After Hole dropped out, UMG released a statement accusing the attorneys filing the complaint of rushing into litigation without first knowing exactly which client's archives were effected. News of the warehouse fire came to light after the New York Times Magazine published on an investigative story titled "The Day the Music Burned" on June 11.
"Over a month ago, without even knowing if the 2008 fire on the NBC/Universal Studios lot affected their clients, plaintiffs' attorneys rushed to pursue meritless legal claims," said a UMG spokesperson in a statement. "UMG's dedicated global team is actively working directly with our artists and their representatives to provide accurate information concerning the assets we have and what might have been lost in the fire. Even though our work is not yet complete, we have already determined that original masters for many of the artists named in the lawsuit were not lost in the 2008 fire. We will not be distracted from our focus on providing our artists with full transparency even as the plaintiffs' attorneys continue to pursue these baseless claims."
Attorneys for the musicians said they agreed to drop Hole because UMG assured them the band's music was not effected.
"Hole was dropped because UMG is adamant that no Hole master recordings were lost," said Ed McPherson, one of attorneys representing the named musicians. "We agreed to drop Hole from the suit pending confirmation of the non-loss."
While Hole is no longer a party to the case, the remaining artists show no signs of dropping their lawsuit against UMG. Instead, they have brought additional claims of negligence, reckless conduct and conversion in their lawsuit. They are also now accusing UMG of misrepresentation by omission accusing them of concealing that the measures they were taking to protect and preserve their masters were insufficient. They alleged that UMG did not tell them that their "musical works would be stored in an inadequate and substandard, non-fireproof, storage warehouse located on the back-lot of Universal Studios, which was a well known firetrap."

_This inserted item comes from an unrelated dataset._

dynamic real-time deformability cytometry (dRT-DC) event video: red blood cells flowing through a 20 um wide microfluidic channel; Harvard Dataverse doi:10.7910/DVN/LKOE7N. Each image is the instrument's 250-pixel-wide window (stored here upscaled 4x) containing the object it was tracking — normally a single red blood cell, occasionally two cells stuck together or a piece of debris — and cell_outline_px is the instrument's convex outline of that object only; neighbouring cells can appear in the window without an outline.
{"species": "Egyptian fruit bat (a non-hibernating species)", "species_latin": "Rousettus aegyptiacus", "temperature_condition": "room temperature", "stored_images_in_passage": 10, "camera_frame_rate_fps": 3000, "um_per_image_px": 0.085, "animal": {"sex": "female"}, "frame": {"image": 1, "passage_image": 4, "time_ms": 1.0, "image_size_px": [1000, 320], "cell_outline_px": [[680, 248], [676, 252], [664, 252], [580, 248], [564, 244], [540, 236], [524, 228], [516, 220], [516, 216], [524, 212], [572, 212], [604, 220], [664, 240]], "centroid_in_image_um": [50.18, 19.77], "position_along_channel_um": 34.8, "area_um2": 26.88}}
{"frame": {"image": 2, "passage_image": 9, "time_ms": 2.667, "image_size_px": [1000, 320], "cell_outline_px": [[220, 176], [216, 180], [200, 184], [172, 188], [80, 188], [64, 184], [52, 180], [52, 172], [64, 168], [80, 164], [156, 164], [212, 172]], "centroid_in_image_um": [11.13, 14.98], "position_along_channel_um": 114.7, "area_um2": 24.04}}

McPherson said the claim was added because "if UMG was going to store invaluable multi-track master recordings -- the lifeblood and legacy of its artists -- in what UMG refers to as "the vault," but in reality was a warehouse, which was not fireproof (or anything proof), it had a duty to inform its artists of that when they signed their recording agreements (and thereafter)."
McPherson continued, "Money is money, but, if UMG had said to its artists: 'Hey, we will pay you C amount of dollars to sign this record deal, but the irreplaceable multi-track master recordings that you will create may very well be irreparably destroyed because we will not bother to protect them in the slightest possible way,' I imagine that not that many artists would have signed with UMG."